*DATA*:
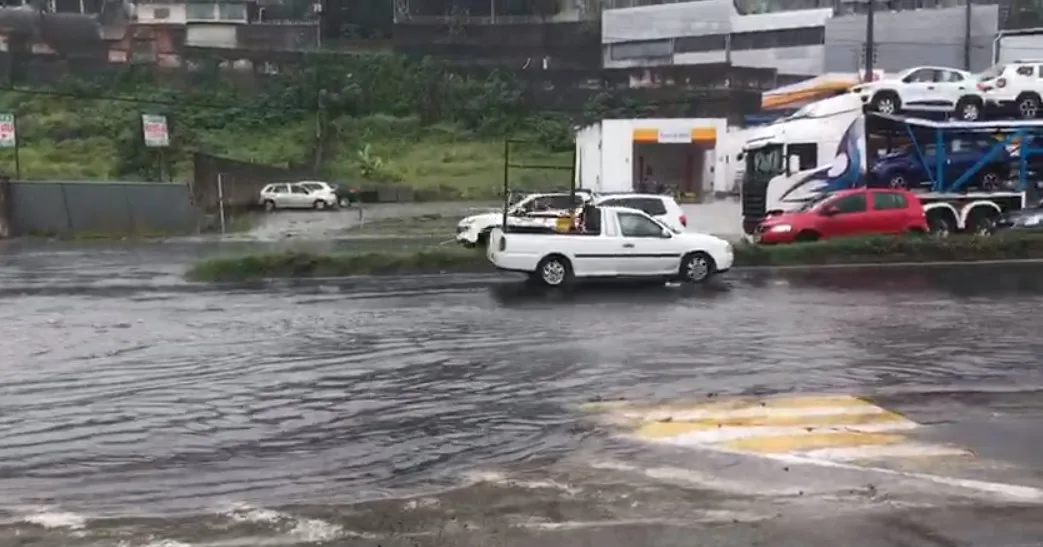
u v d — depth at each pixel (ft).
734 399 30.25
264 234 119.14
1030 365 35.76
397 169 192.75
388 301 55.16
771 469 22.49
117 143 176.14
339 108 220.84
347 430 27.30
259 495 21.48
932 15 205.16
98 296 58.75
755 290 59.26
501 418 28.32
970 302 52.95
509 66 242.17
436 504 20.15
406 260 70.38
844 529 18.30
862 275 67.41
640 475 22.17
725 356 37.63
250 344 41.16
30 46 223.30
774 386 32.24
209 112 210.18
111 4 234.17
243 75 227.61
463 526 18.63
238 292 60.59
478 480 22.27
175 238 115.24
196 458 24.63
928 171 88.94
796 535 17.98
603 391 31.71
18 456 24.89
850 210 79.10
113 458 24.67
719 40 237.45
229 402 30.76
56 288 63.31
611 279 64.85
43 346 40.96
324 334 43.57
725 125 168.76
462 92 228.84
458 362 36.83
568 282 62.13
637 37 244.63
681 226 76.89
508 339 41.86
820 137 88.02
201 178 143.95
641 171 173.37
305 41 245.04
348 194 167.32
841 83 187.11
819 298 55.16
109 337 43.16
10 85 211.61
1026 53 149.38
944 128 88.22
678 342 40.83
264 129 208.44
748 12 237.45
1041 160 89.81
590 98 229.04
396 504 20.27
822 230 78.48
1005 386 32.17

*WORK TASK*:
Everything in the data except the pictures must be retyped exactly.

*ANSWER TO THIS TASK*:
u v d — depth at each pixel (ft).
734 399 30.25
264 234 119.14
1030 365 35.76
397 169 192.75
388 301 55.16
771 469 22.49
117 143 176.14
339 108 220.84
347 430 27.30
259 495 21.48
932 15 205.16
98 296 58.75
755 290 59.26
501 418 28.32
970 302 52.95
509 66 242.17
436 504 20.15
406 260 70.38
844 529 18.30
862 275 67.41
640 475 22.17
725 356 37.63
250 344 41.16
30 46 223.30
774 386 32.24
209 112 210.18
111 4 234.17
243 75 227.61
463 526 18.63
238 292 60.59
478 480 22.27
175 238 115.24
196 458 24.63
928 171 88.94
796 535 17.98
603 391 31.71
18 456 24.89
850 210 79.10
113 458 24.67
719 40 237.45
229 402 30.76
56 288 63.31
611 279 64.85
43 346 40.96
324 334 43.57
725 125 168.76
462 92 228.84
458 362 36.83
568 282 62.13
637 37 244.63
681 226 76.89
508 339 41.86
820 137 88.02
201 178 143.95
641 171 173.37
305 41 245.04
348 194 167.32
841 83 187.11
819 298 55.16
109 337 43.16
10 85 211.61
1026 53 149.38
944 128 88.22
678 342 40.83
264 129 208.44
748 12 237.45
1041 160 89.81
590 98 229.04
396 504 20.27
822 230 78.48
1005 386 32.17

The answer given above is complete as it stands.